Anti-Psychotic Medication in the Elderly
There has been controversy regarding the use of anti-psychotic medication in the elderly. These medications are not as familiar to primary care physicians as sedative hypnotics such as Ativan or Xanax and there is a FDA Black Box Warning in the US warning about an increased risk if death in elderly dementia patients. This warning is limited to the atypical or newer anti-psychotics such as Risperdal or Seroquel. They are generally only indicated (FDA approved) for Bipolar illness and Schizophrenia. So, why do we use them for dementia patients?
The use of any medication in the elderly should not be taken lightly and avoided if possible. In the cases involving psychosis (hallucinations, delusions, paranoia), agitation, or unstable mood, which are the usual scenarios where we would consider these medications, there is work to do first before talking about the meds. Keep in mind there is always the possible necessity to calm someone immediately due to danger of harm to self or others. The first order of business is to rule out delirium or medical confusion. This could be due to a medication, infection or any adverse stimulus to the aging brain. Any mental status change in the elderly is delirium until proven otherwise. Pain, constipation and bladder distention should be assessed as well.
Secondly, dementia patients are very sensitive to social change. They respond well to social structure and stimulation. Optimization of the environment will remedy many psychiatric symptoms. Many behavior techniques such as validation or redirection will help but only if the staff or family are educated on how to use them.
In the end, many cases may still require something more to manage the situation….always in the service of obtaining the best quality of life possible.
Sedative hynotics such as Xanax or Ativan should be avoided as a routine solution – sadly they are the most common “as needed” medications used in long term care in the US for agitation. This is true despite the sedation, falls and worsened confusion that comes with them. Why? This is what doctors are comfortable with, they are cheap, and now with the Black Box Warning? No lawsuit.
What about Haldol, an older antipsychotic without the warning. Fine, if you don’t mind the risk of a permanent oral facial movement called Tardive dyskinesia. (See the second part of the movement disorder video on my Facebook page.) Sometimes a mood stabilizer like Depakote or some Trazadone at night will help but in the end, if the patient is psychotic…..they need an antipsychotic. Risperdal and Seroquel are good choices. (Seroquel will always be the one used for Parkinson or Lewy body dementia patients.)

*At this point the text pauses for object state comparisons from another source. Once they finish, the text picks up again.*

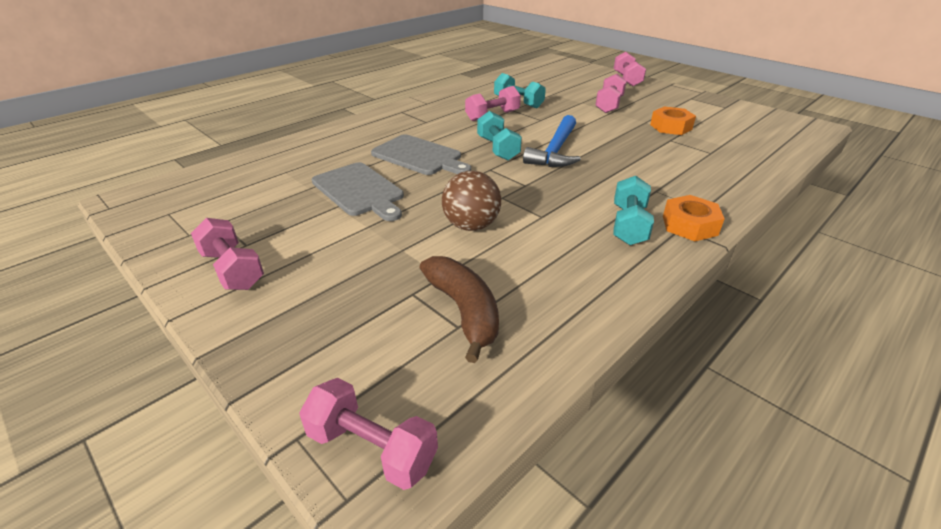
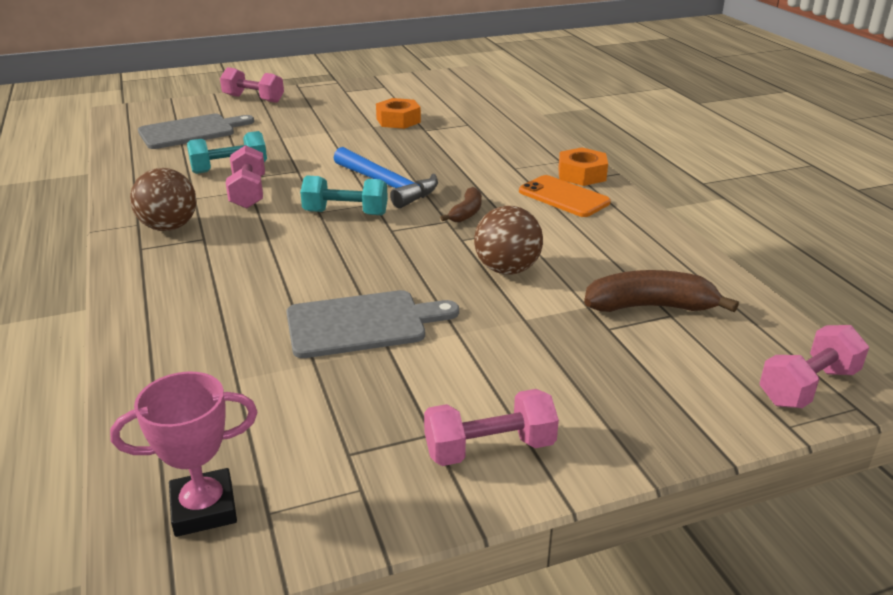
camera: 65 degrees left, 5 degrees down
(171, 196) = (204, 508): none -> pink trophy
(419, 156) = (308, 264): grey cutting board -> grey cutting board (191, 131)
(430, 110) = (169, 227): none -> brown ball
(546, 189) = (466, 213): none -> brown banana
(609, 105) = (309, 128): pink dumbbell -> none
(629, 225) = (563, 197): turquoise dumbbell -> orange phone

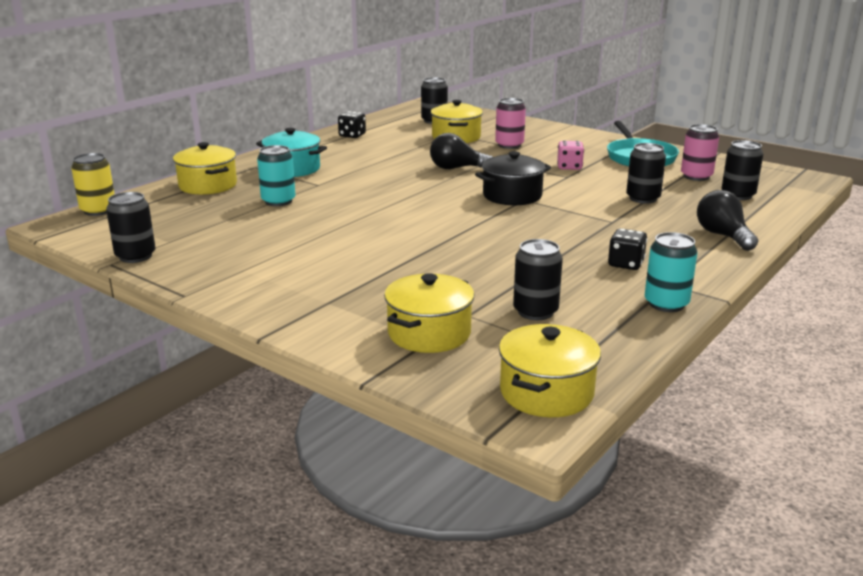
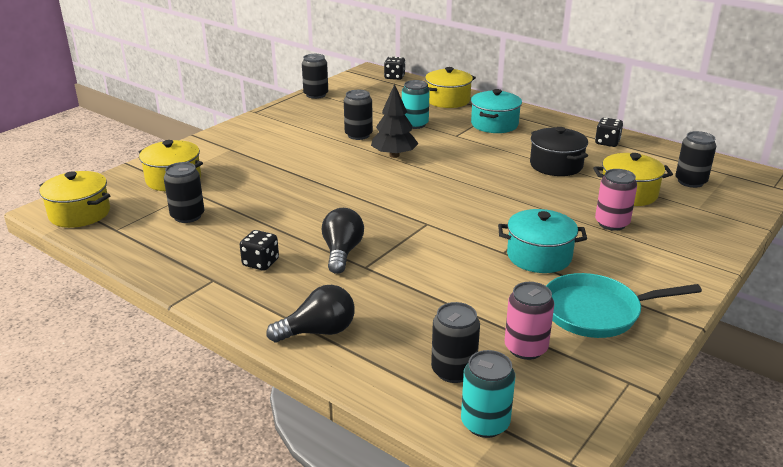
camera: 90 degrees right, 5 degrees up
(98, 210) = (394, 77): yellow can -> black dice
(366, 211) = (394, 155): none -> black tree
(457, 168) = (515, 192): black light bulb -> black light bulb (342, 252)
(512, 196) = (436, 218): black pot -> black pot (556, 165)
(569, 167) = (539, 256): pink dice -> turquoise pot
(643, 198) = (435, 294): black can -> black can (358, 135)
(666, 304) = (176, 273): turquoise can -> turquoise can (485, 423)

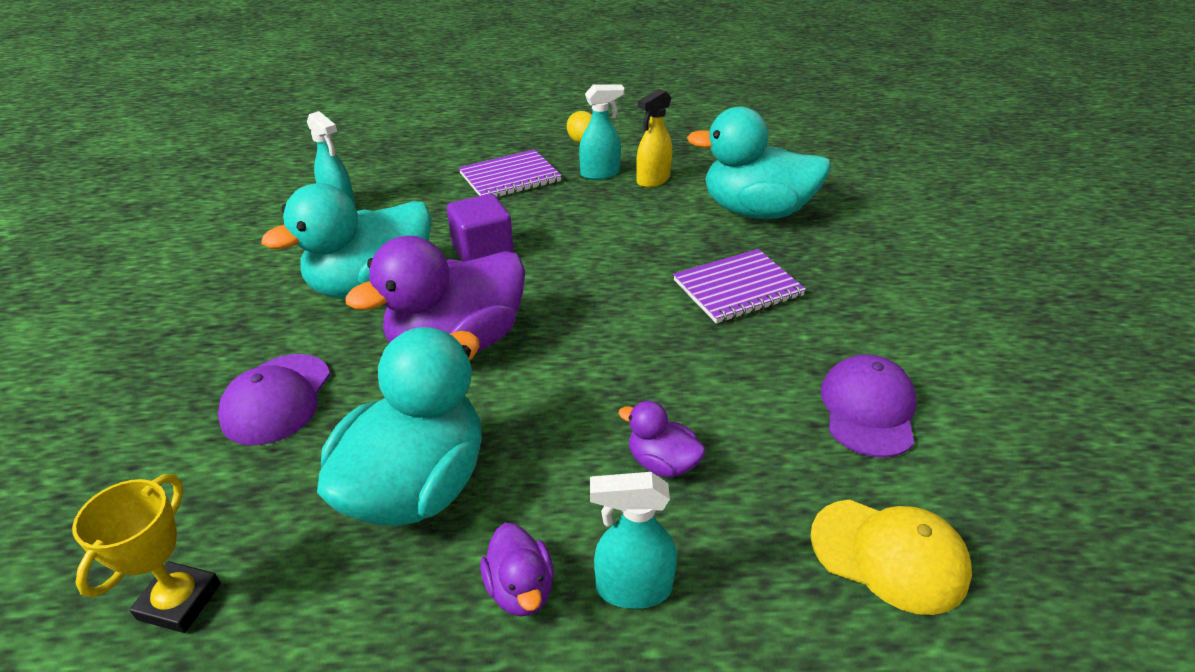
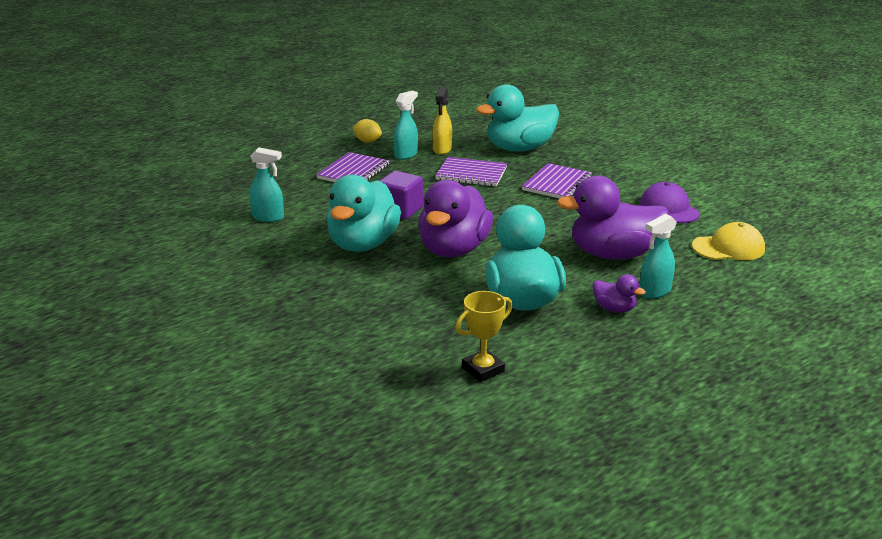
camera: 35 degrees left, 10 degrees down
(180, 601) = (483, 369): yellow trophy -> yellow trophy turned 75 degrees clockwise
(277, 399) = (398, 301): purple cap -> none
(641, 229) = (471, 174): none -> purple notebook
(662, 463) = (613, 254): purple duck -> purple duck, size x2.22

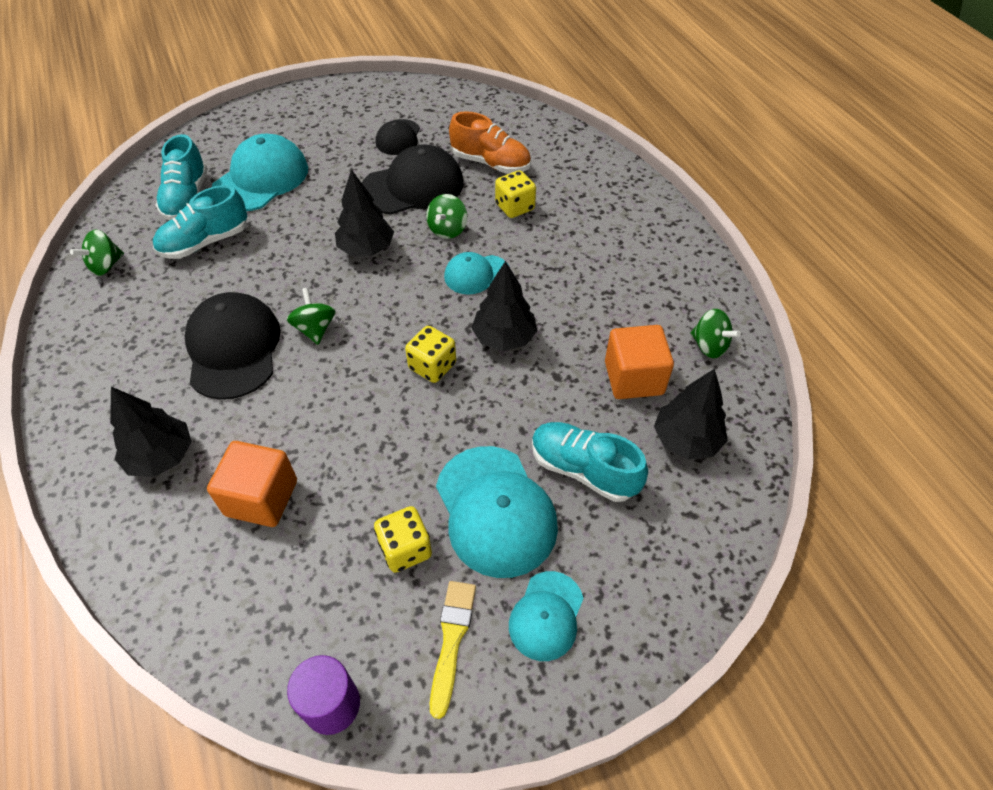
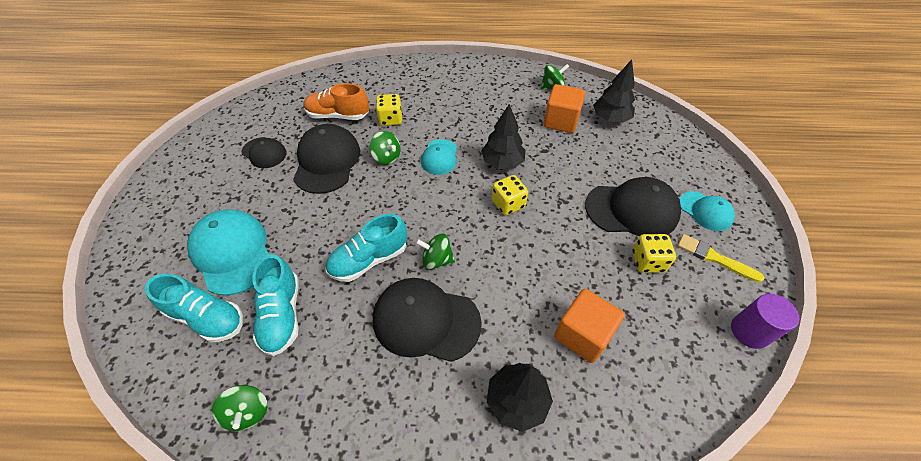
camera: 65 degrees left, 0 degrees up
(366, 249) = (373, 206): black tree -> none
(491, 163) = (338, 116): orange shoe -> orange shoe turned 135 degrees counterclockwise
(495, 510) = (632, 210): turquoise cap -> black cap
(583, 470) = (616, 163): turquoise shoe -> turquoise shoe (369, 260)

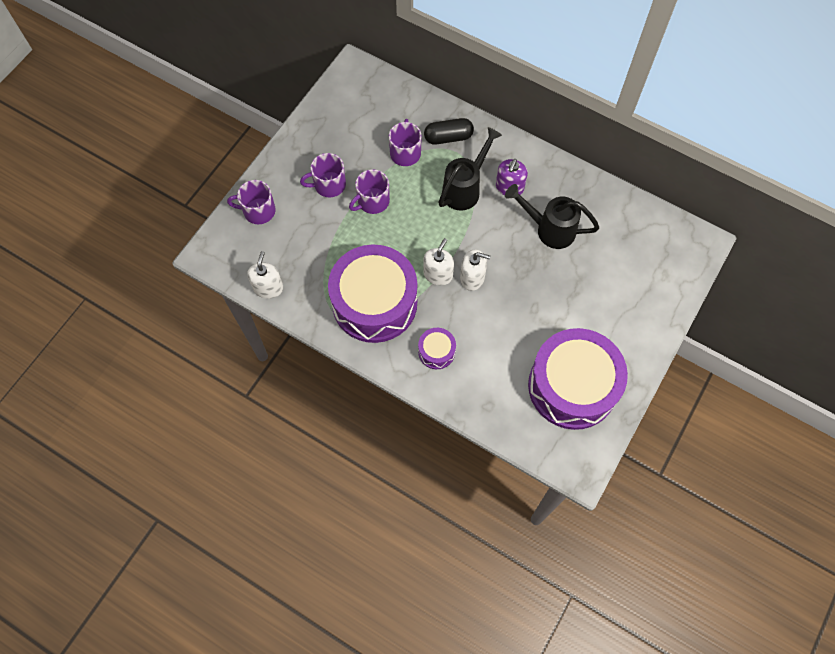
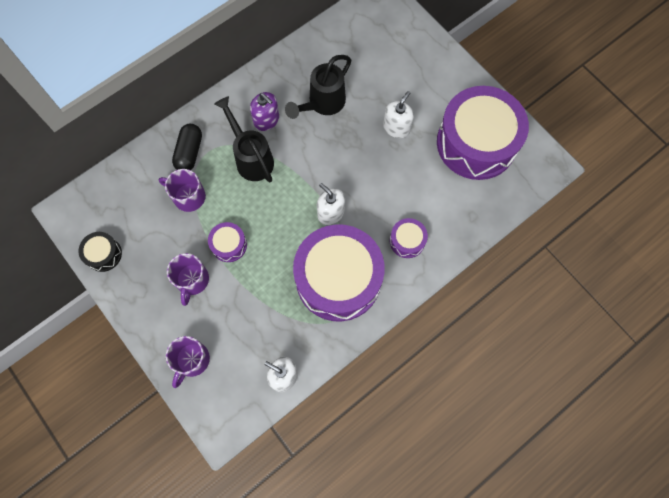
camera: 70 degrees left, 5 degrees up
(327, 110) = (103, 254): none -> black drum
(372, 201) = (229, 245): purple mug -> purple drum
(472, 278) = (345, 184): white soap dispenser -> white soap dispenser (396, 127)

There are studies (CATIE AD) that refute aspects of the black box warning but lets say there really is an increased risk of death (it is not great compared to placebo in the studies that showed it). One could also argue there is an increased risk of death from agitation and psychosis itself or at the very least, sheer misery and mental torture. In low doses these medications act as a psychological glue that can improve the quality of life. Temporary side effects such as sedation and parkinson tremor are inevitable at higher doses and should not be tolerated as a maintenance situation unless the patient is in palliative care (where other tranquilizers will do a better job anyway). An increase risk of diabetes must be weighed with the overall situation. In the end, an open discussion between the doctor and family weighing all the risks and benefits is the best way to go.